Shares of Vonage (VG) fell as much as 16.8% on Wednesday morning, recovering to a milder 15.5% downside as of 10:50 a.m. EST. The provider of cloud communications services for businesses posted third-quarter results before the opening bell, largely leaving investors unimpressed.
Vonage's third-quarter revenues rose 15% year over year to $302.5 million, just below Wall Street's consensus target at $302.9 million. The company saw an adjusted net loss of $0.02 per diluted share, down from a profit of $0.09 per share in the year-ago report and far below the analyst consensus, which had pointed to a $0.07 profit per share.

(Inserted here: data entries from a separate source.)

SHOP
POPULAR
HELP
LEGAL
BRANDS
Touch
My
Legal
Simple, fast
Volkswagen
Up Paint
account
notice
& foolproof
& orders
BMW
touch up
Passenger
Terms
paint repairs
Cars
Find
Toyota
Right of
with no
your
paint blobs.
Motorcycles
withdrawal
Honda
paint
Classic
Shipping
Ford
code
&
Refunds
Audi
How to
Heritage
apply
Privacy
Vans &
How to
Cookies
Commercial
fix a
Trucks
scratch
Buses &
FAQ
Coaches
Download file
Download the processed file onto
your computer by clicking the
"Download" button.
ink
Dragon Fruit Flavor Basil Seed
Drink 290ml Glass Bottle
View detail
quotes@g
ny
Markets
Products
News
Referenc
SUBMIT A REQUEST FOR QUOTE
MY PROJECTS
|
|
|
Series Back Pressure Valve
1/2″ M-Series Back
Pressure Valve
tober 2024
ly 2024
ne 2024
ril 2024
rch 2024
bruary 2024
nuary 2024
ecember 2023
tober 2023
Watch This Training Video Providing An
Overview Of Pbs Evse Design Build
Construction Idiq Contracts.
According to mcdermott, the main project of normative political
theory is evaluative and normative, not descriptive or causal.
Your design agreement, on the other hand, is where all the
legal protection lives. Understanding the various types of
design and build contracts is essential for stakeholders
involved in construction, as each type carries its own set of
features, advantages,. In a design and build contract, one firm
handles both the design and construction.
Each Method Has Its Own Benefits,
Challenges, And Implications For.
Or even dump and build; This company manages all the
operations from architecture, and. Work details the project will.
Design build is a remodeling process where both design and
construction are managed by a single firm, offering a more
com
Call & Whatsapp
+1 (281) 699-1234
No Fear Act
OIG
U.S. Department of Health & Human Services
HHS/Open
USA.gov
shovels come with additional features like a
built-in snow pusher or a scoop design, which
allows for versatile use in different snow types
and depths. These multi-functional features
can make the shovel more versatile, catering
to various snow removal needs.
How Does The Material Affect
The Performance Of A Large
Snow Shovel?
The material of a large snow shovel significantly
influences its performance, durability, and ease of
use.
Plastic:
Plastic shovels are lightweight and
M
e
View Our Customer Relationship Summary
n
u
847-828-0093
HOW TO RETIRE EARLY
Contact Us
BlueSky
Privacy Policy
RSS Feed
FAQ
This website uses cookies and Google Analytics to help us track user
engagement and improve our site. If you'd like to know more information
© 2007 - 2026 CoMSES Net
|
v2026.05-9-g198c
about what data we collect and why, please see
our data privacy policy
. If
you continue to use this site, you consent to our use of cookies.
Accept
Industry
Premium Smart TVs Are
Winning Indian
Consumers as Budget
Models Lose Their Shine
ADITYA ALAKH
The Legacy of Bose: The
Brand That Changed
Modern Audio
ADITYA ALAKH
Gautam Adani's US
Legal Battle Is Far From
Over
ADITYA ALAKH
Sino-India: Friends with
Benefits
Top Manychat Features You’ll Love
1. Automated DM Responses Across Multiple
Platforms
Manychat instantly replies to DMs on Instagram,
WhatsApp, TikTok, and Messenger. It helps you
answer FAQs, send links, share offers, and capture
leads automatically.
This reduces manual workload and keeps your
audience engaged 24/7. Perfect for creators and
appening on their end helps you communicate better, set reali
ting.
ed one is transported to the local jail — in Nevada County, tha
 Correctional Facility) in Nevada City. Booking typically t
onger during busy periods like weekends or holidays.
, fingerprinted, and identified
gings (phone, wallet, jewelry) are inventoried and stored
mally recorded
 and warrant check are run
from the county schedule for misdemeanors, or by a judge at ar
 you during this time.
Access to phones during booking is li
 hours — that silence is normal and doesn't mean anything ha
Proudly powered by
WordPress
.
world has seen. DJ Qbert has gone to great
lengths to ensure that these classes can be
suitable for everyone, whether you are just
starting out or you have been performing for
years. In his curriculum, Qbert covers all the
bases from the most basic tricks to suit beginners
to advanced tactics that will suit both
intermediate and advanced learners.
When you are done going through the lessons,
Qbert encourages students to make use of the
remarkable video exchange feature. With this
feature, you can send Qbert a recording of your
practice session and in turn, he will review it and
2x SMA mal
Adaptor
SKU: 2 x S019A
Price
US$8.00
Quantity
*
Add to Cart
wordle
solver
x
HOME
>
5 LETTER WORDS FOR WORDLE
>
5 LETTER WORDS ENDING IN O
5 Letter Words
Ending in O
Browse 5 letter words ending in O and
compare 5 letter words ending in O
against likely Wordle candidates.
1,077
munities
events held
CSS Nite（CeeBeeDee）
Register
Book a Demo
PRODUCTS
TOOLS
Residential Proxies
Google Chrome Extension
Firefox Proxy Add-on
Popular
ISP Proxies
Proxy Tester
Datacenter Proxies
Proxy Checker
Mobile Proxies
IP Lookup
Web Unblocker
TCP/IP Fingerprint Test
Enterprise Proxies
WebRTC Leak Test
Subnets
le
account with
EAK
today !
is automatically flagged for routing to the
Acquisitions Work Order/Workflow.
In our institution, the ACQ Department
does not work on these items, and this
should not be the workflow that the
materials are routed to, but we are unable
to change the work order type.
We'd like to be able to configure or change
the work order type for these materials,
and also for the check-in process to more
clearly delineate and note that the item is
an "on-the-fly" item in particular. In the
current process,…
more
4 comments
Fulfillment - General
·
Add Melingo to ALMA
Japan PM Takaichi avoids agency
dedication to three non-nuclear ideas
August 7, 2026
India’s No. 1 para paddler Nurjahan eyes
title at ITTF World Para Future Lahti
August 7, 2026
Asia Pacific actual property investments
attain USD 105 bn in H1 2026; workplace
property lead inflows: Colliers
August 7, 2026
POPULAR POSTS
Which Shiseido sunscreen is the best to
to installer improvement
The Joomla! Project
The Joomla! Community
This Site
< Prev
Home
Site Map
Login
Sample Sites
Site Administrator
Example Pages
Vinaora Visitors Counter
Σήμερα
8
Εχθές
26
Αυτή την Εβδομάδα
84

The stock has now fallen 21% over the last quarter, including today's sudden drop. Even so, Vonage's shares trade at a hefty valuation ratio of 53 times trailing earnings. The company stands in the midst of a sharp strategy update, relaunching a portfolio of diverse business-class services under the unified Vonage brand. Management hopes to accelerate its marketing and customer acquisition efforts under this simpler corporate image.
"We've made a lot of progress on our strategy and continue to invest in the right areas," said CEO Alan Masarek in a prepared statement. "Market demand continues to grow, and Vonage is well-positioned for long-term success."
So Vonage intends to go places, but its investors are not showing any patience with a rebranding effort that could take years to pay any serious dividends. Personally, I view the price drop as a buying opportunity despite the nosebleed valuation, because I like what the company is doing here.